> What you are asked to do:
Everything from the line with "28. Februar 2024" through the final line below should be copied out exactly, and nothing else should appear.

*** Opening Recorded information ***

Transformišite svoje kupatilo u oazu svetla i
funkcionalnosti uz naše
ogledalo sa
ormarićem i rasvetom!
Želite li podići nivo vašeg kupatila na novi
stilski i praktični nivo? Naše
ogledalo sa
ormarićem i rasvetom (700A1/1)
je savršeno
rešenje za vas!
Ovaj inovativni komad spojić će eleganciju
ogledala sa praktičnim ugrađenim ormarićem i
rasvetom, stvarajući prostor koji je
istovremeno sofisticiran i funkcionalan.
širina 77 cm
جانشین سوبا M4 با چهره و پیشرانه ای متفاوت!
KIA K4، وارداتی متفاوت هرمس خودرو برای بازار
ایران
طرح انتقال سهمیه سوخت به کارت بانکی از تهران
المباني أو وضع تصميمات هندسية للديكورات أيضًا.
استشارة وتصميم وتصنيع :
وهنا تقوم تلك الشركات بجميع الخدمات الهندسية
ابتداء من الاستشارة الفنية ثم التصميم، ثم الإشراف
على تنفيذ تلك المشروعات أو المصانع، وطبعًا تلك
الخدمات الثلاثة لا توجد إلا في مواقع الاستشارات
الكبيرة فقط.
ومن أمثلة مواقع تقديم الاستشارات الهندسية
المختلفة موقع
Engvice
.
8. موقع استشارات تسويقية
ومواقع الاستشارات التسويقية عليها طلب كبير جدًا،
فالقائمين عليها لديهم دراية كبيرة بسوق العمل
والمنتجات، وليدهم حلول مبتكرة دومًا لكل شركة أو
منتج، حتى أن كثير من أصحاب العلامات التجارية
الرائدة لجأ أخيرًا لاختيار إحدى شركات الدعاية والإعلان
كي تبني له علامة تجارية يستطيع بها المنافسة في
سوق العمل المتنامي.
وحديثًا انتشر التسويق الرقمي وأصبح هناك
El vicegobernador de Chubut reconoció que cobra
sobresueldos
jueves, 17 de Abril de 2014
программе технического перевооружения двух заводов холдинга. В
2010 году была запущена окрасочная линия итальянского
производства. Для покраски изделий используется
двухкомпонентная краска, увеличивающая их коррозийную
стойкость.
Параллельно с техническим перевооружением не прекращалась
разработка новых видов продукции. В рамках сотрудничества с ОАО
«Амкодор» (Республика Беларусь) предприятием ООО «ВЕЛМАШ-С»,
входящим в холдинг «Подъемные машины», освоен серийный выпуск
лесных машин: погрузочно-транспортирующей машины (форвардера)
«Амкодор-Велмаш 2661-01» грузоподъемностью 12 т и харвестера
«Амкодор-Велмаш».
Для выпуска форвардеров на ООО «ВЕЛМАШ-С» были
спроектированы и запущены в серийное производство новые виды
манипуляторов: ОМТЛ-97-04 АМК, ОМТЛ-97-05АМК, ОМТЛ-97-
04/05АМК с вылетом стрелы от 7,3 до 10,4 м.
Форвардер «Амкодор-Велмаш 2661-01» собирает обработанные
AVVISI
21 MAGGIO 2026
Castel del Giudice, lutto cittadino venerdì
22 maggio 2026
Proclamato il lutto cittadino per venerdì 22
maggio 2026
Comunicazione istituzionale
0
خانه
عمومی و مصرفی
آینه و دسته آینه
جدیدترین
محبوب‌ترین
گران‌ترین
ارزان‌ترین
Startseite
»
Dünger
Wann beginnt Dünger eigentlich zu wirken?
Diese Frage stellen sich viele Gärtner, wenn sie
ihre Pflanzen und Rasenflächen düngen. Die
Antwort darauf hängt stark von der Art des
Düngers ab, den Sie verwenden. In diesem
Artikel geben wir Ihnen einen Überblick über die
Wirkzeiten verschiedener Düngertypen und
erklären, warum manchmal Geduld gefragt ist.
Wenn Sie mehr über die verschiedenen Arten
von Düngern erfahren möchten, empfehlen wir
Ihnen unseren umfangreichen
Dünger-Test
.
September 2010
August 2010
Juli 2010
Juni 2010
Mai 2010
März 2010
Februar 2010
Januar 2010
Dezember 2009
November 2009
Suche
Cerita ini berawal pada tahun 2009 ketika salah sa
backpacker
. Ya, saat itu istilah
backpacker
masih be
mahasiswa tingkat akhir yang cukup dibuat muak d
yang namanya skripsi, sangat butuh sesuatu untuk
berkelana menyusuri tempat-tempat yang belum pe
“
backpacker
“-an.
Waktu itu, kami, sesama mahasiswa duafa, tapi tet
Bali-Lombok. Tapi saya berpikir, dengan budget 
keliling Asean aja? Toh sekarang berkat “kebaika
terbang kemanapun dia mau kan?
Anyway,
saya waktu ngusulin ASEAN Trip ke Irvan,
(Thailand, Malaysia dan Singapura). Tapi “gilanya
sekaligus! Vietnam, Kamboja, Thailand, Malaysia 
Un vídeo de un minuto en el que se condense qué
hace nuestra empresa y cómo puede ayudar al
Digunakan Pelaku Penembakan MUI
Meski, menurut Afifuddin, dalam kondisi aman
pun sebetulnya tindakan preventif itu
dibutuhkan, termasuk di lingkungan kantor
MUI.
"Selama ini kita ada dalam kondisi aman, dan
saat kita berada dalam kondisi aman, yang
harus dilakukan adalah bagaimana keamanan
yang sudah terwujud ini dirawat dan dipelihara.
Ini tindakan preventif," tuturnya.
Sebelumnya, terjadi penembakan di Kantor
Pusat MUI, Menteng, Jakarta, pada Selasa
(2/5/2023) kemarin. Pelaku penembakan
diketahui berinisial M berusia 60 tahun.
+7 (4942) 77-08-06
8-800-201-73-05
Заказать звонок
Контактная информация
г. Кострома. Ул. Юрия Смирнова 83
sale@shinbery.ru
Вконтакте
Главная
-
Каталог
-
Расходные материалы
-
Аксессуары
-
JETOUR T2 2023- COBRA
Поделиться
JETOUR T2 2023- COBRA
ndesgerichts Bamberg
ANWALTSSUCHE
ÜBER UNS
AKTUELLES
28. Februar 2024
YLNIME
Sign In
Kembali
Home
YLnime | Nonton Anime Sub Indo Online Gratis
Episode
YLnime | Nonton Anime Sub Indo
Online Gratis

*** Closing Recorded information ***

> Written reply:
28. Februar 2024
YLNIME
Sign In
Kembali
Home
YLnime | Nonton Anime Sub Indo Online Gratis
Episode
YLnime | Nonton Anime Sub Indo
Online Gratis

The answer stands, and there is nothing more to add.